Savannah River will supply the dirt (the real estate and infrastructure), and industry heavyweights like GE (GE, Fortune 500), Westinghouse and Bechtel are lining up to provide the money, at least for demonstration projects. That leaves licensing.

"Once we start the demonstration projects, we can start pursuing the license application," remarks Sanders. But, "we need something operating on the ground."

That's hardly a slam dunk. It's worth noting that the SMR is not a new concept. GE actually started the PRISM program back in 1981, and in 1994 the NRC issued a report that said the commissioners foresaw no impediments to licensing. The project was abandoned in 2001, before Loewen was hired in 2006 to jump-start it.

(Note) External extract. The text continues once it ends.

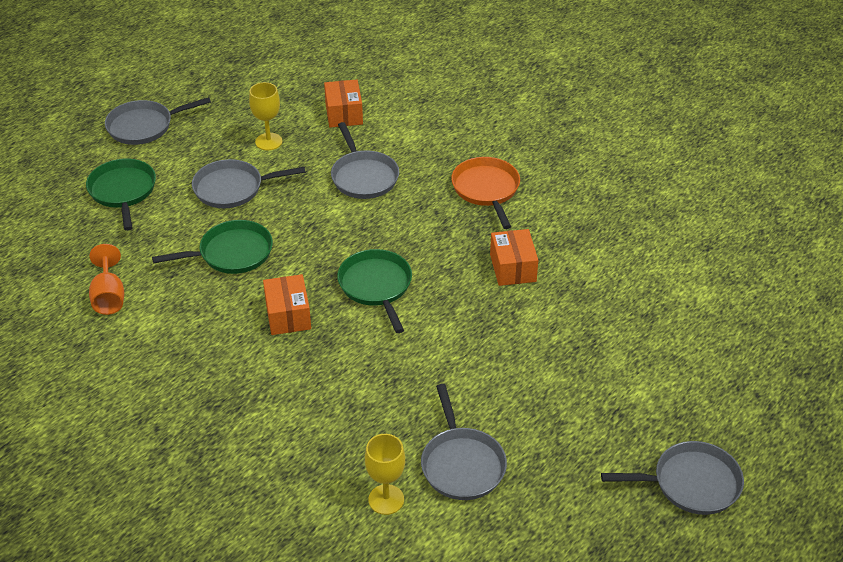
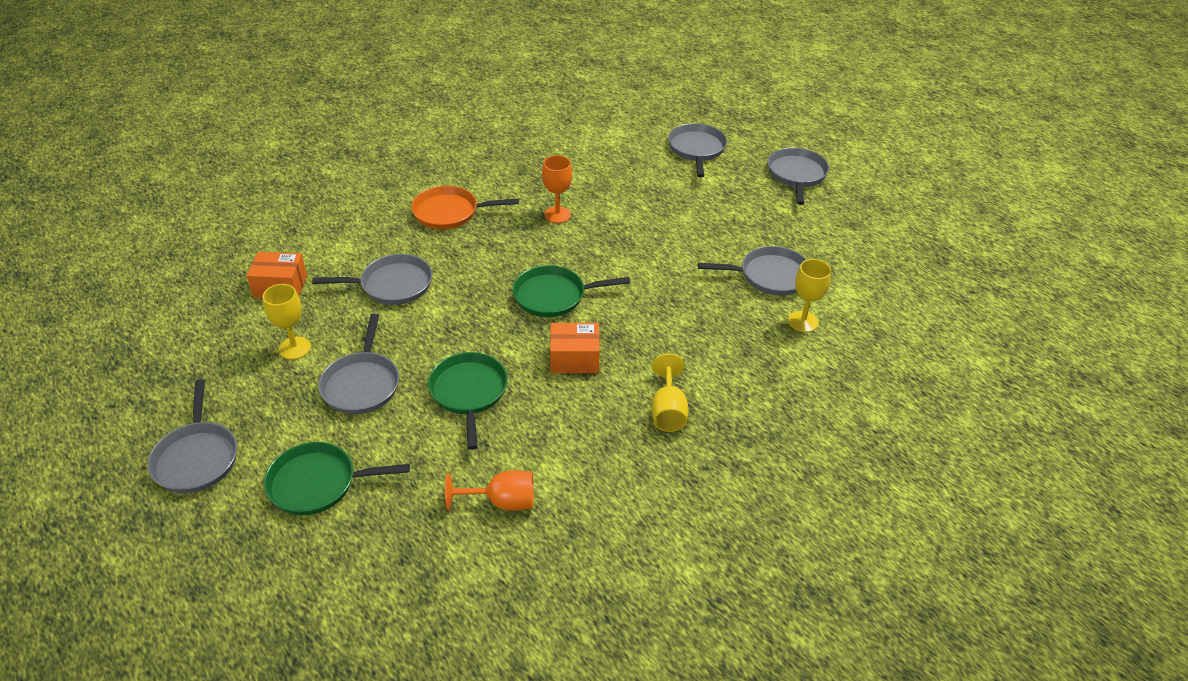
camera: 80 degrees left, 0 degrees up
orange box [490,229,538,286] -> orange goblet [542,155,572,223]
none -> yellow goblet [651,354,688,432]
none -> grey pan [668,123,727,178]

Now, says Loewen, changing public attitudes toward nuclear power as a carbon-free energy source, and the impasse over the Yucca Mountain waste-storage facility in Nevada, have given new impetus to the SMR concept, and to the PRISM program.

As long as natural gas sells for record low prices, though, any new nuclear plants will continue to look expensive; and investors looking back at 30 years of nuclear dead ends are sure to be wary of new technological marvels, however promising. The history of nuclear power demonstrates that nothing is truly viable until the core goes hot.

Nevertheless, short of radical new proposals like getting rid of uranium altogether in favor of thorium power, SMRs offer the best way forward for new nuclear power -- and a potential solution for global warming. Smaller is beautiful, and in this case it could be more profitable as well.